Center for Freedom and Prosperity
- Abbreviation: CF&P
- Type: Nonprofit organization think tank
- Headquarters: Alexandria, Virginia, U.S.
- President/CEO: Andrew F.Quinlan
- Key people: Brian Garst;
- Revenue: $137,500 (2015)
- Expenses: $94,979 (2015)
- Website: www.freedomandprosperity.org

= Center for Freedom and Prosperity =

American political advocacy organization

The Center for Freedom and Prosperity (CFP or CF&P) is an American nonprofit organization that advocates for flat taxes, territorial taxation systems, and offshore tax havens.

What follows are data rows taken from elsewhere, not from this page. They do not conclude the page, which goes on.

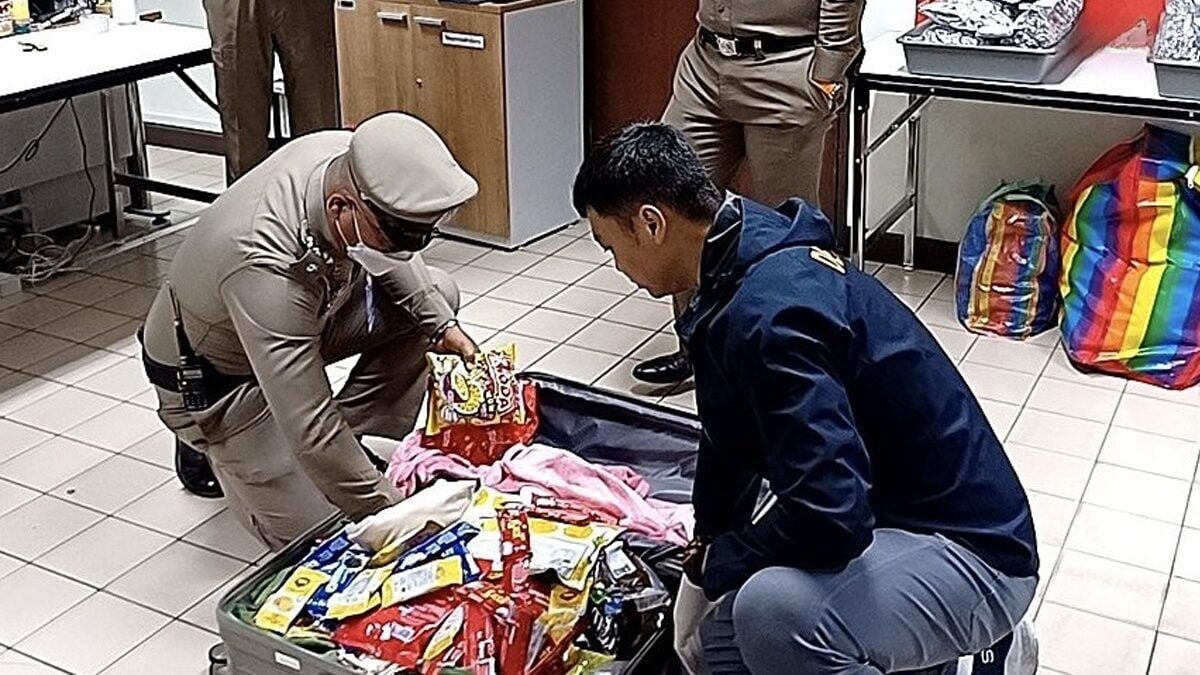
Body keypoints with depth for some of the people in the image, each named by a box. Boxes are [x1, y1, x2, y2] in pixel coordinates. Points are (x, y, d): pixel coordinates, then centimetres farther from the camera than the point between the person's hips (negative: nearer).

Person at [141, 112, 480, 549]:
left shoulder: (349, 158, -22)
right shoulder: (266, 267, -43)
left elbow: (388, 256, 3)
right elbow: (309, 430, -39)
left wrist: (441, 323, -7)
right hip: (219, 379, -7)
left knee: (438, 295, -2)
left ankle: (353, 440, 6)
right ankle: (210, 446, 15)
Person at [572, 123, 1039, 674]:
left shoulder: (767, 314, -29)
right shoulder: (755, 262, 3)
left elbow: (830, 518, -33)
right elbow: (730, 435, 16)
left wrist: (718, 563, -14)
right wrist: (708, 546, 22)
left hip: (974, 553, -10)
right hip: (891, 514, 10)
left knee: (772, 611, -36)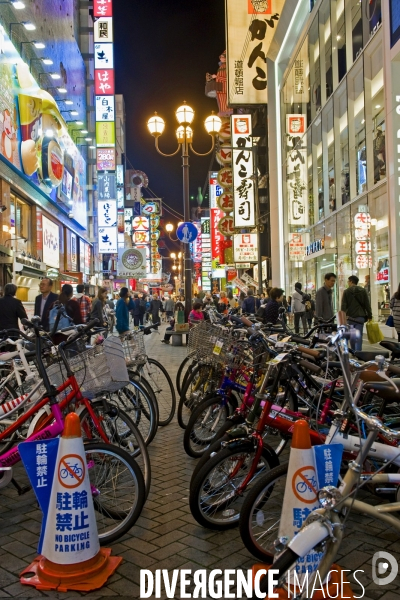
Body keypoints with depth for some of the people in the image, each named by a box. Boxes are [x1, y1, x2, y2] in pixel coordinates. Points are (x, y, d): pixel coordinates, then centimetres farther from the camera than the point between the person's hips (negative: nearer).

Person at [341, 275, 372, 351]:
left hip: (350, 317, 0)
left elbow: (343, 306, -5)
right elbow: (367, 304, 4)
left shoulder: (346, 291, -1)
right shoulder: (363, 290, 4)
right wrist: (369, 316, 8)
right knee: (359, 336, -2)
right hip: (360, 317, 0)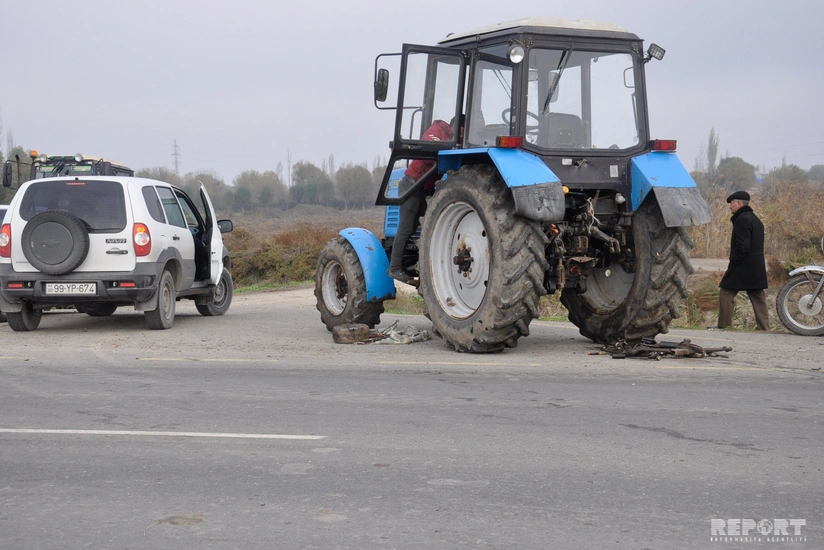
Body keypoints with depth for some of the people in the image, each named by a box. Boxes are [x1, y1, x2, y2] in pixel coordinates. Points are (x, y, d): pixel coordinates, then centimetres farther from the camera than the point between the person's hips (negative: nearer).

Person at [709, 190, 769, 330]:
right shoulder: (755, 219, 18)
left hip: (743, 267, -9)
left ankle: (723, 325, 2)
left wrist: (733, 261, -13)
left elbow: (743, 245, -23)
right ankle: (764, 328, 9)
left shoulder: (742, 220, -14)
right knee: (758, 298, 8)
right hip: (757, 267, 9)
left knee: (726, 293, 0)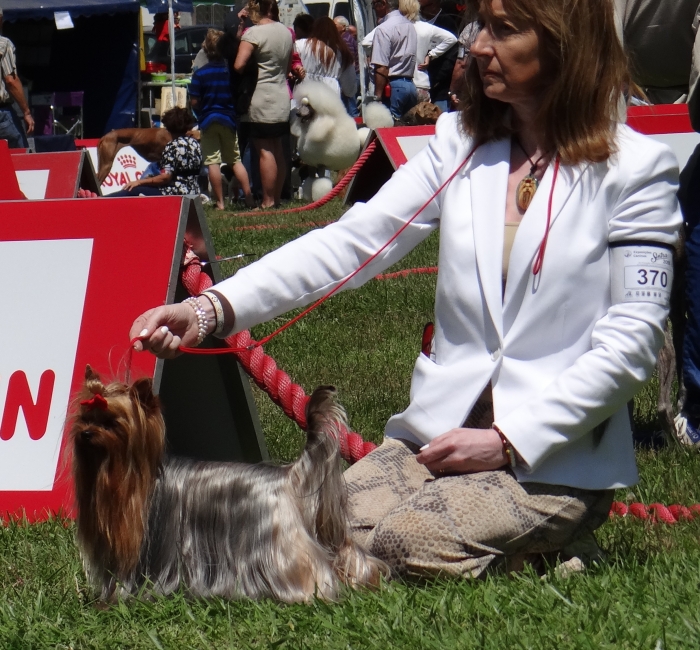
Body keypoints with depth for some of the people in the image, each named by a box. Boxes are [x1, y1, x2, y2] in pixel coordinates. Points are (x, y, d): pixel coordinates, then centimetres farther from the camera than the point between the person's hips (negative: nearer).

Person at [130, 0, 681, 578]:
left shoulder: (636, 168, -4)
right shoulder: (460, 144, 10)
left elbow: (631, 342, -9)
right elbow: (350, 242, 0)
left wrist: (509, 441, -15)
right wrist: (213, 309, -15)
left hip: (557, 458, -5)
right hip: (443, 430, 5)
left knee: (403, 541, -28)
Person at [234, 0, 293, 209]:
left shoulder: (253, 33, -13)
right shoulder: (286, 31, 10)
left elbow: (238, 65, -21)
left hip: (261, 100, -8)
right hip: (282, 98, 8)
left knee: (265, 151, -6)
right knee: (277, 150, 13)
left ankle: (268, 201, -5)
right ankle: (277, 197, 18)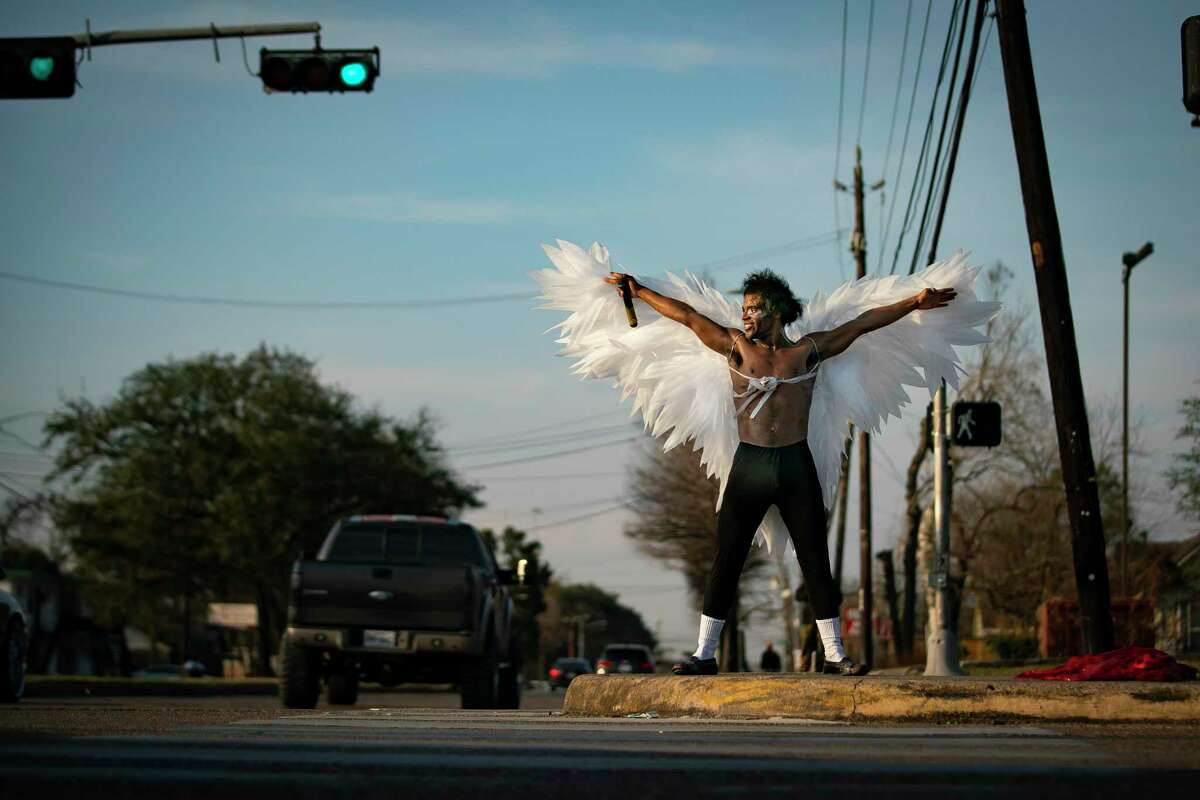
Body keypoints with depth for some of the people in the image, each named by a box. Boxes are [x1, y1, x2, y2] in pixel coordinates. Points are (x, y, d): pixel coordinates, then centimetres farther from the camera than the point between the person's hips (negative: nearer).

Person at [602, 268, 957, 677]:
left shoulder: (809, 350, 7)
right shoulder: (736, 347, 8)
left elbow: (862, 323, 10)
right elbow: (687, 316, 10)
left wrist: (914, 303, 10)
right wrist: (639, 291, 11)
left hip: (796, 466, 0)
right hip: (749, 464, 0)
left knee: (816, 564, 1)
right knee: (726, 562, 1)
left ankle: (835, 655, 7)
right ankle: (704, 654, 6)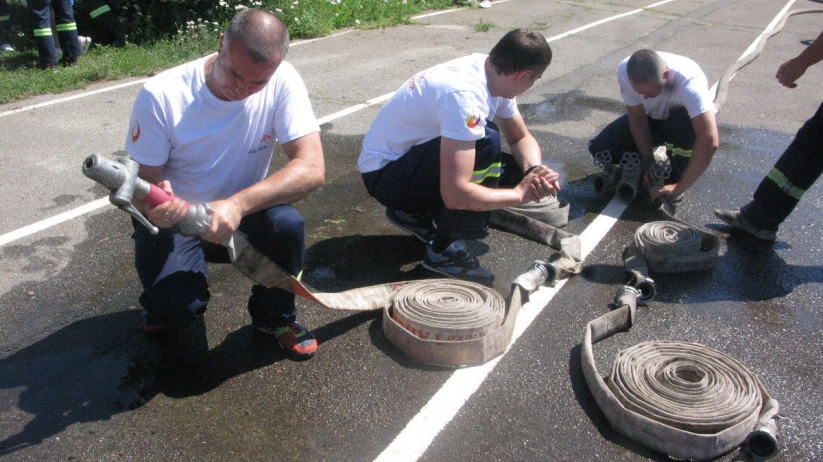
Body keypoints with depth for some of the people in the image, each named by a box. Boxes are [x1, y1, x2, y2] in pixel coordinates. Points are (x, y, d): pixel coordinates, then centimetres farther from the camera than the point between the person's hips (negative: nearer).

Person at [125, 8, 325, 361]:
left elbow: (312, 169, -29)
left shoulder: (282, 82, -19)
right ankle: (164, 302, 15)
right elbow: (147, 179, -12)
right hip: (173, 217, -1)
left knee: (287, 223, -31)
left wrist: (238, 204, -42)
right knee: (179, 308, -26)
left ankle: (274, 318, 0)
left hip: (242, 211, 2)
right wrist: (154, 206, -38)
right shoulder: (161, 95, -21)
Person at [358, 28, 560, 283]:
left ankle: (415, 212, 11)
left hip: (417, 160, 9)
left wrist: (534, 171, -13)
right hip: (384, 174, -9)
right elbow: (455, 194, -36)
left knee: (519, 169, -2)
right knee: (485, 141, -31)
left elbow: (521, 138, 8)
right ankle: (444, 250, -14)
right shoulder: (464, 95, -32)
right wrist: (520, 194, -23)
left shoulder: (492, 73, -4)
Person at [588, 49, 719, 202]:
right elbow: (637, 118, -16)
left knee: (682, 123, -39)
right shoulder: (625, 72, -29)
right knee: (600, 149, -17)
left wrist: (679, 188, -43)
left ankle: (675, 178, -11)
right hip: (654, 119, 3)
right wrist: (648, 162, -22)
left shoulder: (689, 82, -39)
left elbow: (709, 141, -44)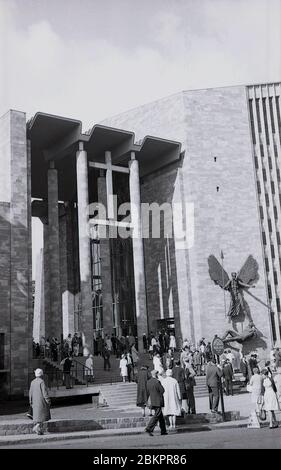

The organization and its subsidiary, Center for Freedom and Prosperity Foundation (a tax-exempt organization), publish studies and conduct seminars analyzing the benefits of jurisdictional tax competition, financial privacy and fiscal sovereignty.

==Background==
The stated objectives of the CFP are:
- Thwarting the Organisation for Economic Co-operation and Development (OECD)'s attempts to create a cartel of high-tax nations – arguing that tax competition should be celebrated, not persecuted, and advocating that high tax regimes should not be able to shield themselves from globalisation.
- Protecting world commerce and open trade – it asserts that discriminatory financial protectionism against low-tax nations is a bad idea in principle and should be stopped.
- Preserving the ability of sovereign jurisdictions to determine their own tax policy – they oppose high-tax nations trying to export their tax laws to other nations, in effect trying to turn them into adjunct tax collectors, and the OECD trying to dictate tax policy in low-tax jurisdictions.
- Resisting the Financial Action Task Force's (FATF) attempts to restrict financial privacy. Whilst the CFP states that it supports laws against criminals and the proceeds of crime, respect for Constitutional freedoms and civil liberties should not be abandoned. Nor, they advocate, should concerns about money laundering be allowed to serve as a stalking horse for tax collectors.

Daniel J. Mitchell has described the OECD as "a bunch of crazy European socialists".

==Collaborations==
In 2012, Mitchell’s colleague Andy Quinlan offered to brief Jennifer Mossack, working at Mossack Fonseca on "what CF&P is doing in Washington" and "the current legislative climate on offshore tax and information exchange schemes."